- **WHAT TO DO**
(a) Answer each question from the article on autism and video gaming, one answer per line, marked (i), (ii), (iii):
(i) In which journal does the study appear?
(ii) Where were the participants recruited?
(iii) What does hedonic tone measure, according to the article?
(b) Write the next part of the article on autism and video gaming, picking up after its last sentence.

- **EXTRACT**
A recent study uncovered why so many individuals diagnosed with autism spectrum conditions are fond of video games as a pastime. The new findings suggests that individuals with autism spectrum conditions may play video games for escapism, specifically self-suppression escapism when experiencing negative moods and self-expansion escapism when experiencing positive moods.
The study, which appears in the journal Computers in Human Behavior, adds to existing knowledge about the purpose of video games for those with autism.
The authors of the new study defined escapism as “an act that shifts the focus of attention from an unpleasant reality to a pleasurable unreality.” The research examined two types of escapism, self-suppression and self-expansion.
The self-suppression style of escapism refers to “engagement in activity, including gaming, to suppress negative emotions, considered as an avoidance of discomfort strategy related to negative affect (Stenseng et al., 2012, 2021).” Self-expansion escapism “facilitates autonomy, competence, and relatedness,… and harmonious, autonomous engagement.”
Research has found that those with autism spectrum conditions seem drawn to video games as an opportunity for escape and for a chance to be in control. In addition, playing video games can function as interpersonal interaction practice when those with autism spectrum conditions play collaboratively. Anna Pyszkowska and colleagues intended to investigate the positive and negative motivators for video gaming in individuals diagnosed with autism spectrum conditions.
Participants were recruited from neurodiversity societies in Poland. Participants were required to have a diagnosis of Autism Spectrum Disorder, be over 18 and play video games at least one hour per week. One hundred and eighty-nine individuals fit the criteria and agreed to participate.
Participants took measures of escapism, gaming motivation, autistic burnout, affective outcomes (a measure of typical mood), and hedonic tone (capacity to experience joy). Statistical analysis of this data revealed that those with high levels of negative affect or autistic burnout were more likely to play video games for self-suppression reasons. In addition, repetitive behaviors, the decline of cognitive and motor functions, failure to engage in self-care, and behaviors intended to avoid emotions were all related to self-suppression motivations for gaming.

- **SUPPLIED DATA**

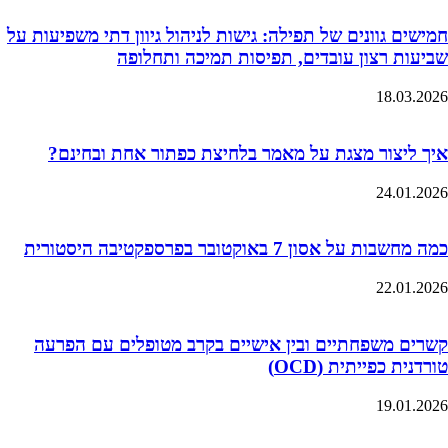
חמישים גוונים של תפילה: גישות לניהול גיוון דתי משפיעות על
שביעות רצון עובדים, תפיסות תמיכה ותחלופה
18.03.2026
איך ליצור מצגת על מאמר בלחיצת כפתור אחת ובחינם?
24.01.2026
כמה מחשבות על אסון 7 באוקטובר בפרספקטיבה היסטורית
22.01.2026
קשרים משפחתיים ובין אישיים בקרב מטופלים עם הפרעה
טורדנית כפייתית (OCD)
19.01.2026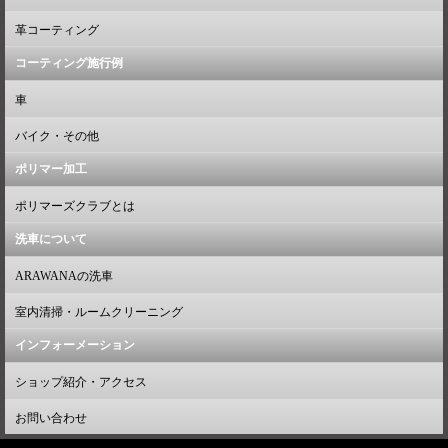
革コーティング
コーティング施行例
車
バイク・その他
ポリマー加工
ポリマーズクラブとは
洗車について
ARAWANAの洗車
室内清掃・ルームクリーニング
インフォーメーション
ショップ紹介・アクセス
お問い合わせ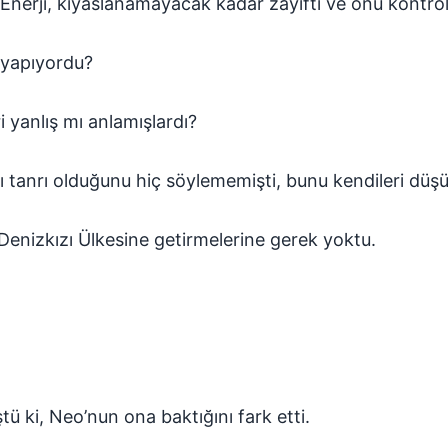
Enerji, kıyaslanamayacak kadar zayıftı ve onu kontro
 yapıyordu?
 yanlış mı anlamışlardı?
arı tanrı olduğunu hiç söylememişti, bunu kendileri dü
enizkızı Ülkesine getirmelerine gerek yoktu.
ki, Neo’nun ona baktığını fark etti.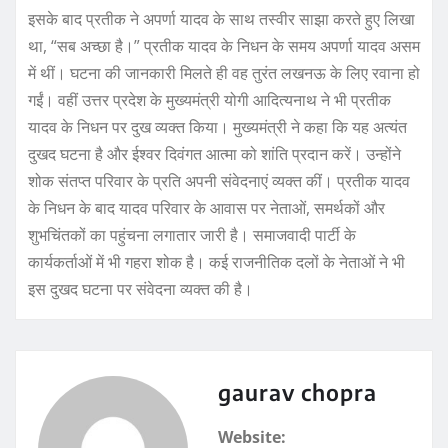
इसके बाद प्रतीक ने अपर्णा यादव के साथ तस्वीर साझा करते हुए लिखा
था, “सब अच्छा है।” प्रतीक यादव के निधन के समय अपर्णा यादव असम
में थीं। घटना की जानकारी मिलते ही वह तुरंत लखनऊ के लिए रवाना हो
गईं। वहीं उत्तर प्रदेश के मुख्यमंत्री योगी आदित्यनाथ ने भी प्रतीक
यादव के निधन पर दुख व्यक्त किया। मुख्यमंत्री ने कहा कि यह अत्यंत
दुखद घटना है और ईश्वर दिवंगत आत्मा को शांति प्रदान करें। उन्होंने
शोक संतप्त परिवार के प्रति अपनी संवेदनाएं व्यक्त कीं। प्रतीक यादव
के निधन के बाद यादव परिवार के आवास पर नेताओं, समर्थकों और
शुभचिंतकों का पहुंचना लगातार जारी है। समाजवादी पार्टी के
कार्यकर्ताओं में भी गहरा शोक है। कई राजनीतिक दलों के नेताओं ने भी
इस दुखद घटना पर संवेदना व्यक्त की है।
gaurav chopra
Website: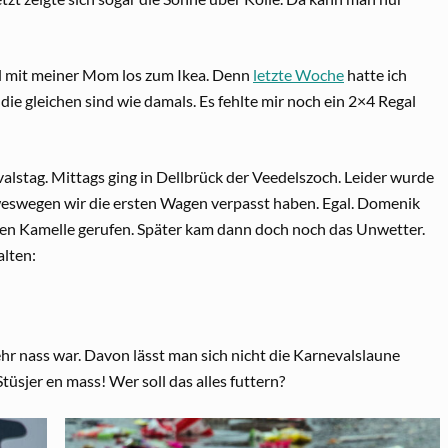
l mit meiner Mom los zum Ikea. Denn
letzte Woche
hatte ich
die gleichen sind wie damals. Es fehlte mir noch ein 2×4 Regal
valstag. Mittags ging in Dellbrück der Veedelszoch. Leider wurde
weswegen wir die ersten Wagen verpasst haben. Egal. Domenik
en Kamelle gerufen. Später kam dann doch noch das Unwetter.
alten:
hr nass war. Davon lässt man sich nicht die Karnevalslaune
üsjer en mass! Wer soll das alles futtern?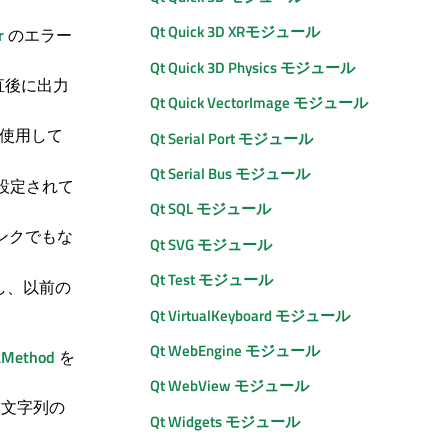
Qt Quick 3D
XRモジュール
r
のエラー
Qt Quick 3D Physics
モジュール
直後に出力
Qt Quick
VectorImage モジュール
使用して
Qt Serial Port
モジュール
Qt Serial Bus
モジュール
設定されて
Qt SQL モジュール
ンクでもな
Qt SVG
モジュール
Qt Test
モジュール
加し、以前の
Qt VirtualKeyboard モジュール
Qt WebEngine
モジュール
Method
を
Qt WebView
モジュール
た文字列の
Qt Widgets
モジュール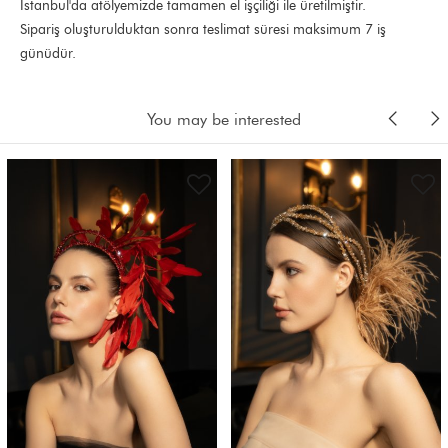
İstanbul'da atölyemizde tamamen el işçiliği ile üretilmiştir.
Sipariş oluşturulduktan sonra teslimat süresi maksimum 7 iş
günüdür.
You may be interested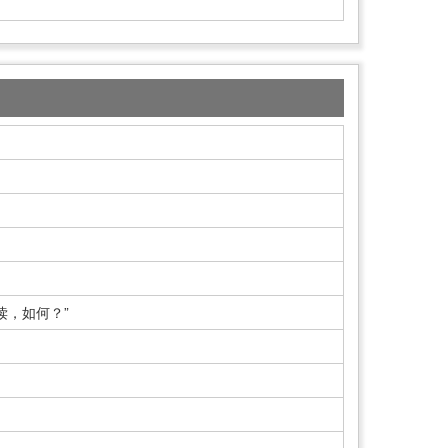
读，如何？”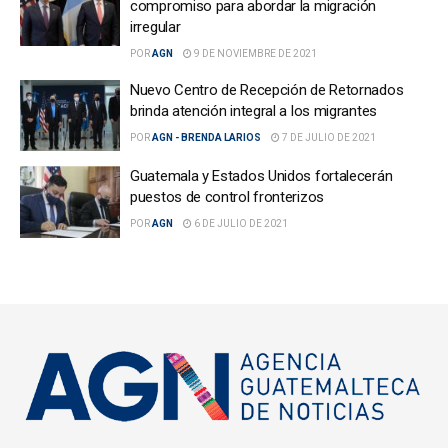
compromiso para abordar la migración
irregular
POR
AGN
9 DE NOVIEMBRE DE 2021
Nuevo Centro de Recepción de Retornados
brinda atención integral a los migrantes
POR
AGN - BRENDA LARIOS
7 DE JULIO DE 2021
Guatemala y Estados Unidos fortalecerán
puestos de control fronterizos
POR
AGN
6 DE JULIO DE 2021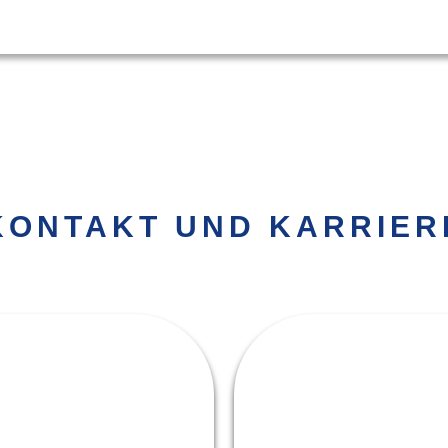
KONTAKT UND KARRIER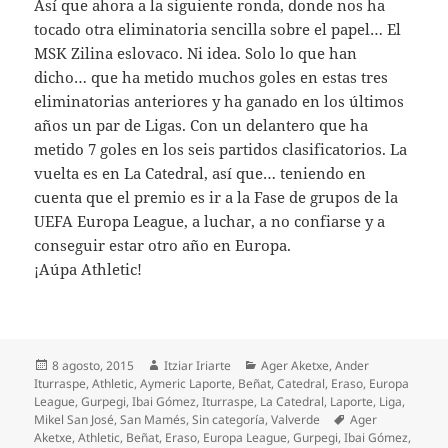
Así que ahora a la siguiente ronda, donde nos ha
tocado otra eliminatoria sencilla sobre el papel… El
MSK Zilina eslovaco. Ni idea. Solo lo que han
dicho… que ha metido muchos goles en estas tres
eliminatorias anteriores y ha ganado en los últimos
años un par de Ligas. Con un delantero que ha
metido 7 goles en los seis partidos clasificatorios. La
vuelta es en La Catedral, así que… teniendo en
cuenta que el premio es ir a la Fase de grupos de la
UEFA Europa League, a luchar, a no confiarse y a
conseguir estar otro año en Europa.
¡Aúpa Athletic!
Publicado
Autor
Categorías
8 agosto, 2015
Itziar Iriarte
Ager Aketxe
,
Ander
el
Iturraspe
,
Athletic
,
Aymeric Laporte
,
Beñat
,
Catedral
,
Eraso
,
Europa
League
,
Gurpegi
,
Ibai Gómez
,
Iturraspe
,
La Catedral
,
Laporte
,
Liga
,
Etiquetas
Mikel San José
,
San Mamés
,
Sin categoría
,
Valverde
Ager
Aketxe
,
Athletic
,
Beñat
,
Eraso
,
Europa League
,
Gurpegi
,
Ibai Gómez
,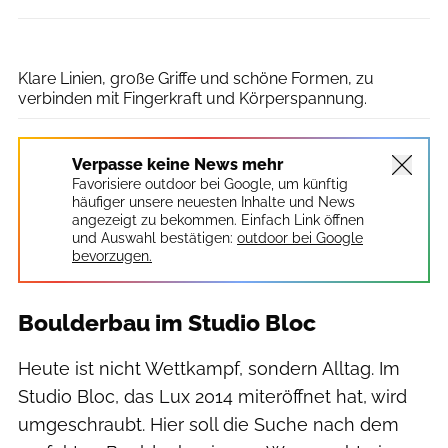
Simon Hofmann
Klare Linien, große Griffe und schöne Formen, zu
verbinden mit Fingerkraft und Körperspannung.
Verpasse keine News mehr
Favorisiere outdoor bei Google, um künftig
häufiger unsere neuesten Inhalte und News
angezeigt zu bekommen. Einfach Link öffnen
und Auswahl bestätigen:
outdoor bei Google
bevorzugen.
Boulderbau im Studio Bloc
Heute ist nicht Wettkampf, sondern Alltag. Im
Studio Bloc, das Lux 2014 miteröffnet hat, wird
umgeschraubt. Hier soll die Suche nach dem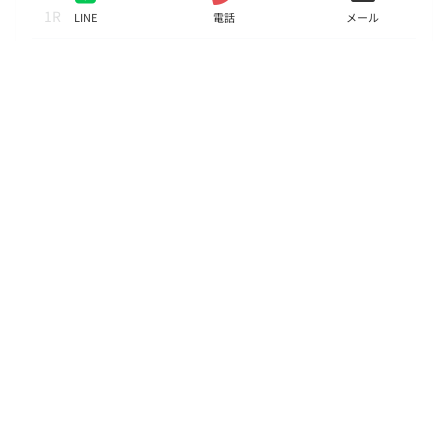
1R
LINE
電話
メール
面積
15.41㎡
階数
3階
状態
募集中
入居
要相談
更新料
新賃料の1ヶ月分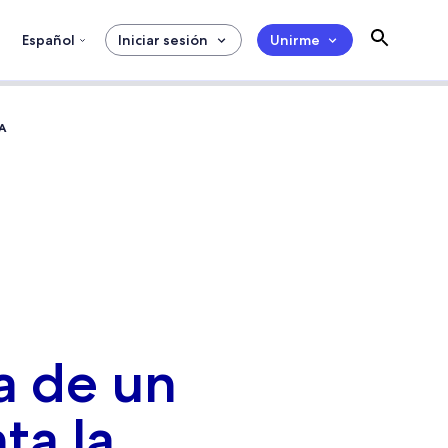
Español
Iniciar sesión
Unirme
A
a de un
ta la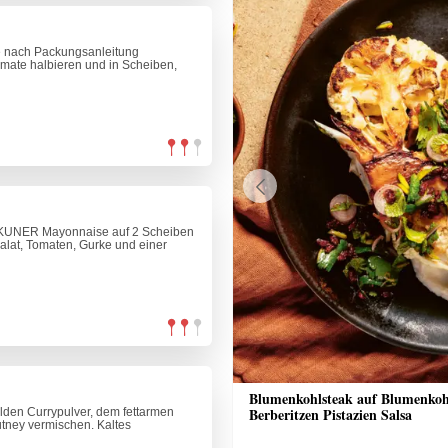
te nach Packungsanleitung
omate halbieren und in Scheiben,
Previous
. KUNER Mayonnaise auf 2 Scheiben
alat, Tomaten, Gurke und einer
-Blitz-Dessert
Blumenkohlsteak auf Blumenkoh
Berberitzen Pistazien Salsa
en Currypulver, dem fettarmen
tney vermischen. Kaltes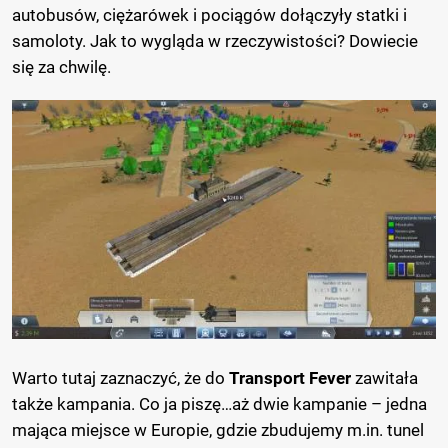
autobusów, ciężarówek i pociągów dołączyły statki i
samoloty. Jak to wygląda w rzeczywistości? Dowiecie
się za chwilę.
Warto tutaj zaznaczyć, że do
Transport Fever
zawitała
także kampania. Co ja piszę…aż dwie kampanie – jedna
mająca miejsce w Europie, gdzie zbudujemy m.in. tunel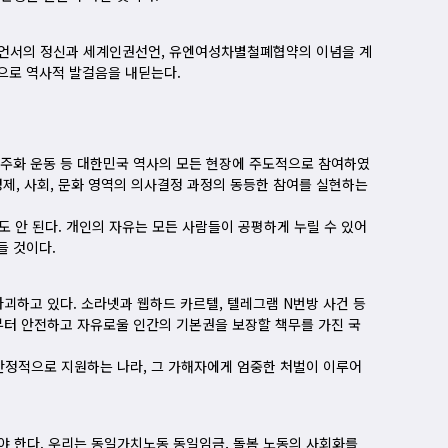
 선언서의 정신과 세계인권선언, 유엔여성차별철폐협약의 이념을 계
으로 역사적 발걸음을 내딛는다.
민주화 운동 등 대한민국 역사의 모든 현장에 주도적으로 참여하였
경제, 사회, 문화 영역의 의사결정 과정의 동등한 참여를 실현하는
서도 안 된다. 개인의 자유는 모든 사람들이 공평하게 누릴 수 있어
들 것이다.
괴하고 있다. 소라넷과 웹하드 카르텔, 텔레그램 N번방 사건 등
부터 안전하고 자유로울 인간의 기본권을 보장할 책무를 가진 국
안정적으로 지원하는 나라, 그 가해자에게 엄중한 처벌이 이루어
 한다. 우리는 동일가치노동 동일임금, 돌봄 노동의 사회화를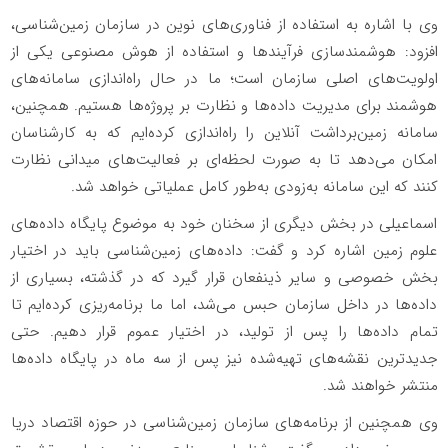
وی با اشاره به استفاده از فناوری‌های نوین در سازمان زمین‌شناسی،
افزود: هوشمندسازی فرآیندها و استفاده از هوش مصنوعی یکی از
اولویت‌های اصلی سازمان است؛ ما در حال راه‌اندازی سامانه‌های
هوشمند برای مدیریت داده‌ها و نظارت بر پروژه‌ها هستیم. همچنین،
سامانه زمین‌برداشت آنلاین را راه‌اندازی کرده‌ایم که به کارشناسان
امکان می‌دهد تا به صورت لحظه‌ای بر فعالیت‌های میدانی نظارت
کنند که این سامانه به‌زودی به‌طور کامل عملیاتی خواهد شد.
اسماعیلی در بخش دیگری از سخنان خود به موضوع پایگاه داده‌های
علوم زمین اشاره کرد و گفت: داده‌های زمین‌شناسی باید در اختیار
بخش خصوصی و سایر ذینفعان قرار گیرد که در گذشته، بسیاری از
داده‌ها در داخل سازمان حبس می‌شد، اما ما برنامه‌ریزی کرده‌ایم تا
تمام داده‌ها را پس از تولید، در اختیار عموم قرار دهیم. حتی
جدیدترین نقشه‌های تهیه‌شده نیز پس از سه ماه در پایگاه داده‌ها
منتشر خواهند شد.
وی همچنین از برنامه‌های سازمان زمین‌شناسی در حوزه اقتصاد دریا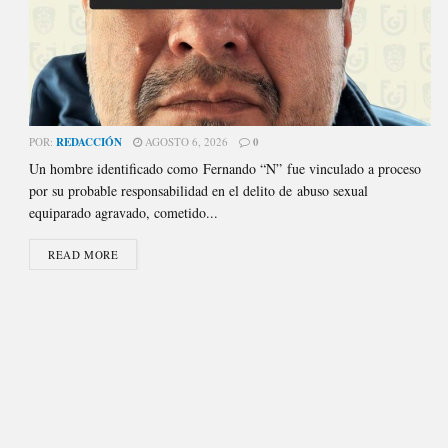
POR:
REDACCIÓN
AGOSTO 6, 2026
0
Un hombre identificado como Fernando “N” fue vinculado a proceso
por su probable responsabilidad en el delito de abuso sexual
equiparado agravado, cometido...
READ MORE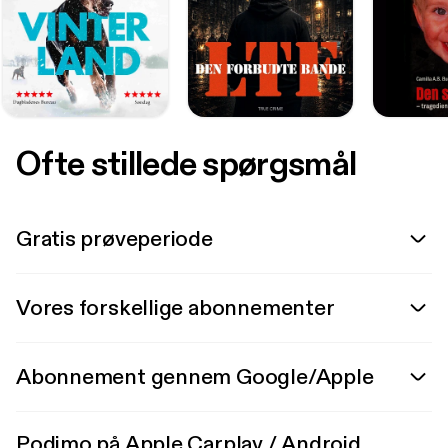
Ofte stillede spørgsmål
Gratis prøveperiode
Vores forskellige abonnementer
Abonnement gennem Google/Apple
Podimo på Apple Carplay / Android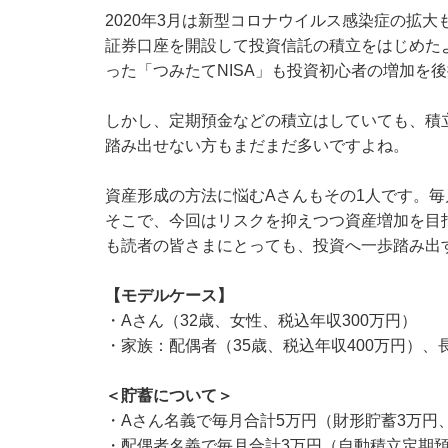
2020年3月は新型コロナウイルス感染症の拡
証券口座を開設して投資信託の積立をはじめたよ
った「つみたてNISA」も投資初心者の増加を
しかし、定期預金などの積立はしていても、積
踏み出せない方もまだまだ多いですよね。
資産形成の方法に悩むAさんもその1人です。
そこで、今回はリスクを抑えつつ資産増加を目
も読者の皆さまにとっても、投資へ一歩踏み出
【モデルケース】
・Aさん（32歳、女性、税込年収300万円）
・家族：配偶者（35歳、税込年収400万円）、
＜貯蓄について＞
・Aさん名義で毎月合計5万円（財形貯蓄3万円
・配偶者名義で毎月合計3万円（自動積立定期預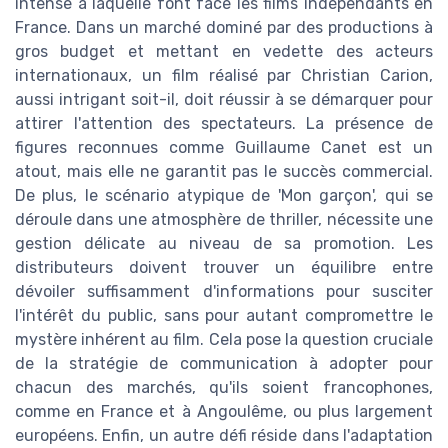
intense à laquelle font face les films indépendants en
France. Dans un marché dominé par des productions à
gros budget et mettant en vedette des acteurs
internationaux, un film réalisé par Christian Carion,
aussi intrigant soit-il, doit réussir à se démarquer pour
attirer l'attention des spectateurs. La présence de
figures reconnues comme Guillaume Canet est un
atout, mais elle ne garantit pas le succès commercial.
De plus, le scénario atypique de 'Mon garçon', qui se
déroule dans une atmosphère de thriller, nécessite une
gestion délicate au niveau de sa promotion. Les
distributeurs doivent trouver un équilibre entre
dévoiler suffisamment d'informations pour susciter
l'intérêt du public, sans pour autant compromettre le
mystère inhérent au film. Cela pose la question cruciale
de la stratégie de communication à adopter pour
chacun des marchés, qu'ils soient francophones,
comme en France et à Angoulême, ou plus largement
européens. Enfin, un autre défi réside dans l'adaptation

- **ANSWERS BELOW**
(a)
(i) Computers in Human Behavior
(ii) From neurodiversity societies in Poland
(iii) The capacity to experience joy

(b)
Those scoring high on the measure of hedonic tone (or how able they were to experience joy) were more likely to report that self-expansion was the reason for their video game endeavors. Self-expansion as a motivation for video gaming was also related to a desire for mastery.
Acknowledged limitations include the absence of a control group. Consequently, we cannot conclude that these results are unique to the gaming or autism spectrum conditions. Additionally, the study had significantly more females (105) compared to males (50) or nonbinary (34), consequently, we cannot know if gender has an impact on results.
Despite these concerns, the research team feels their work was a meaningful addition to what is known about gaming motivations and autism spectrum conditions. Understanding what may motivate a person with an autism diagnosis to spend time video gaming may help practitioners determine if gaming is used to cope with challenges that could be addressed and treated in a therapeutic setting.
The study, “Determinants of escapism in adult video gamers with autism spectrum conditions: The role of affect, autistic burnout, and gaming motivation”, was authored by Anna Pyszkowska, Tomasz Gąsior, Franciszek Stefanek, and Barbara Więzik.